### ENTRIES PROVIDED ###

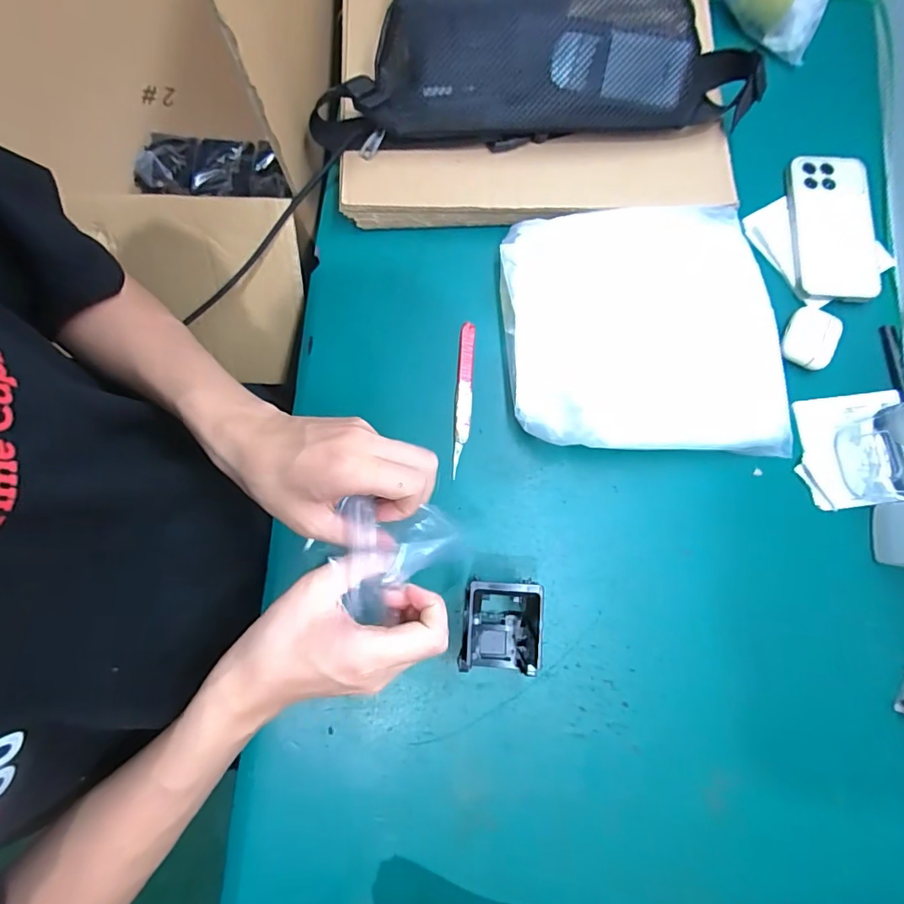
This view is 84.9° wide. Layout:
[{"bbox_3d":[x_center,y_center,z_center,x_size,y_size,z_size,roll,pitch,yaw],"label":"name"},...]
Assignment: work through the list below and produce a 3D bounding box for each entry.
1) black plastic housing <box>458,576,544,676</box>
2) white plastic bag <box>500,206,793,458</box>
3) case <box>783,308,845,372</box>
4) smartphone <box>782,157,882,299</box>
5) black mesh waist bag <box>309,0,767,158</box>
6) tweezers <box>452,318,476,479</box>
[{"bbox_3d":[0.042,0.141,0.395,0.065,0.071,0.077,2,79,0],"label":"black plastic housing"},{"bbox_3d":[0.177,-0.111,0.457,0.250,0.048,0.232,-4,79,-1],"label":"white plastic bag"},{"bbox_3d":[0.343,-0.108,0.472,0.045,0.016,0.059,30,81,6],"label":"case"},{"bbox_3d":[0.378,-0.224,0.494,0.074,0.016,0.151,3,79,1],"label":"smartphone"},{"bbox_3d":[0.075,-0.358,0.449,0.409,0.089,0.127,-3,79,0],"label":"black mesh waist bag"},{"bbox_3d":[0.011,-0.052,0.465,0.015,0.007,0.146,4,79,1],"label":"tweezers"}]

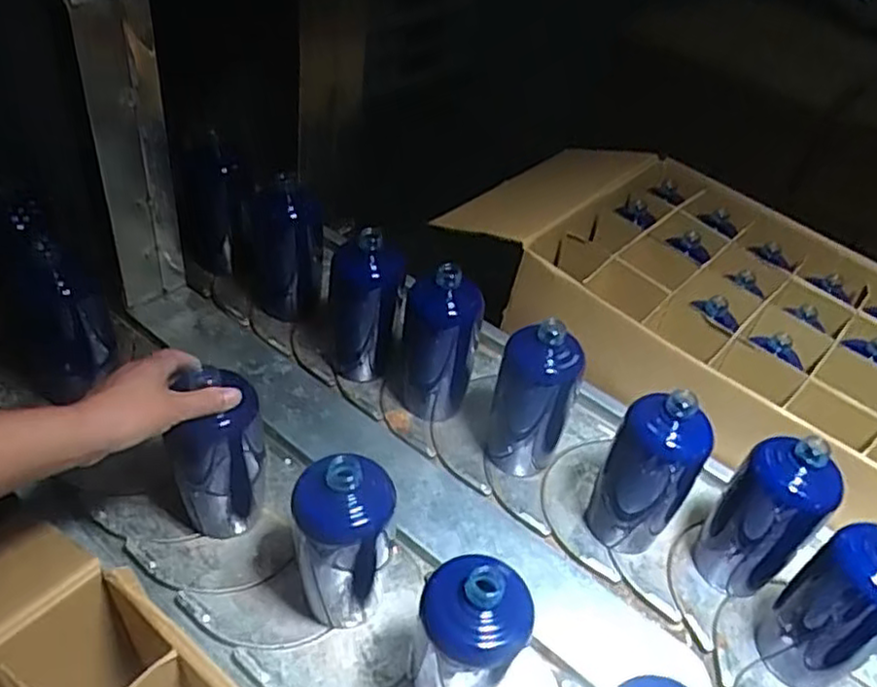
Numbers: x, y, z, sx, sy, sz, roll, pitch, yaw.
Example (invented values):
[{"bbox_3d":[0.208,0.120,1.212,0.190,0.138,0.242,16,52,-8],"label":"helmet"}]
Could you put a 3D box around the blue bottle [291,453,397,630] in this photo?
[{"bbox_3d":[-0.079,0.157,0.596,0.082,0.160,0.070,-2,40,-9],"label":"blue bottle"}]

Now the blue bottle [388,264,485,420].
[{"bbox_3d":[-0.001,-0.015,0.799,0.091,0.178,0.080,7,40,2],"label":"blue bottle"}]

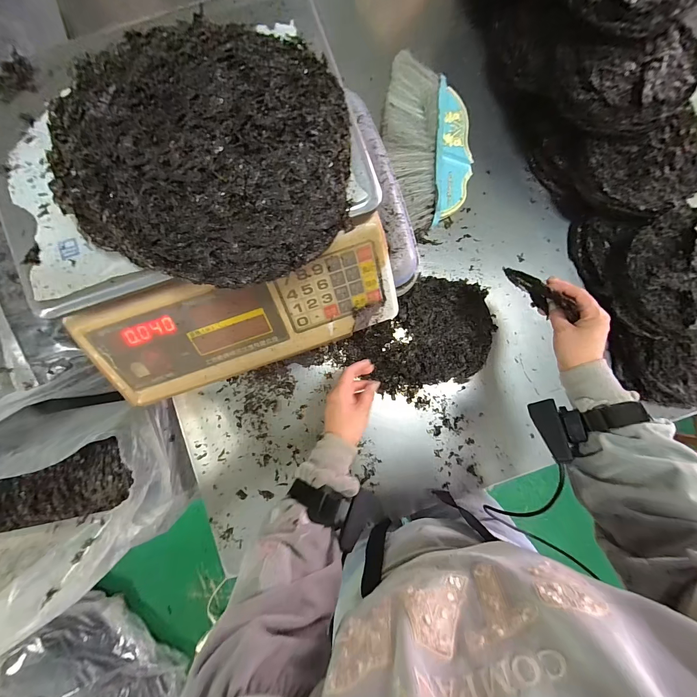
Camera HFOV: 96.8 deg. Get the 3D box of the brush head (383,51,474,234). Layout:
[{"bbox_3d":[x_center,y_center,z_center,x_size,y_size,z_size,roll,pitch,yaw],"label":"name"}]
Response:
[{"bbox_3d":[0.142,-0.374,0.557,0.155,0.038,0.334,-4,87,-1],"label":"brush head"}]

###

YOUR ASSIGNMENT: Could you set down the material above word for word while dropping its pictures?

ANSWER SPACE:
This view is 84.9° wide. Layout:
[{"bbox_3d":[x_center,y_center,z_center,x_size,y_size,z_size,roll,pitch,yaw],"label":"name"},...]
Assignment: work through the list below and produce a 3D bounding box for each entry.
1) black plastic housing <box>458,576,544,676</box>
2) white plastic bag <box>500,206,793,458</box>
3) case <box>783,308,845,372</box>
4) smartphone <box>782,157,882,299</box>
5) black mesh waist bag <box>309,0,767,158</box>
6) tweezers <box>452,318,476,479</box>
[{"bbox_3d":[0.042,0.141,0.395,0.065,0.071,0.077,2,79,0],"label":"black plastic housing"},{"bbox_3d":[0.177,-0.111,0.457,0.250,0.048,0.232,-4,79,-1],"label":"white plastic bag"},{"bbox_3d":[0.343,-0.108,0.472,0.045,0.016,0.059,30,81,6],"label":"case"},{"bbox_3d":[0.378,-0.224,0.494,0.074,0.016,0.151,3,79,1],"label":"smartphone"},{"bbox_3d":[0.075,-0.358,0.449,0.409,0.089,0.127,-3,79,0],"label":"black mesh waist bag"},{"bbox_3d":[0.011,-0.052,0.465,0.015,0.007,0.146,4,79,1],"label":"tweezers"}]

Numbers: x, y, z, sx, sy, sz, roll, pitch, yaw.
Example (invented values):
[{"bbox_3d":[0.208,0.120,1.212,0.190,0.138,0.242,16,52,-8],"label":"helmet"}]
Could you put a 3D box around the blue bottle [291,453,397,630] in this photo?
[{"bbox_3d":[-0.079,0.157,0.596,0.082,0.160,0.070,-2,40,-9],"label":"blue bottle"}]

Now the blue bottle [388,264,485,420].
[{"bbox_3d":[-0.001,-0.015,0.799,0.091,0.178,0.080,7,40,2],"label":"blue bottle"}]

Camera HFOV: 96.8 deg. Get the 3D box of the brush head (383,51,474,234). Layout:
[{"bbox_3d":[x_center,y_center,z_center,x_size,y_size,z_size,roll,pitch,yaw],"label":"name"}]
Response:
[{"bbox_3d":[0.142,-0.374,0.557,0.155,0.038,0.334,-4,87,-1],"label":"brush head"}]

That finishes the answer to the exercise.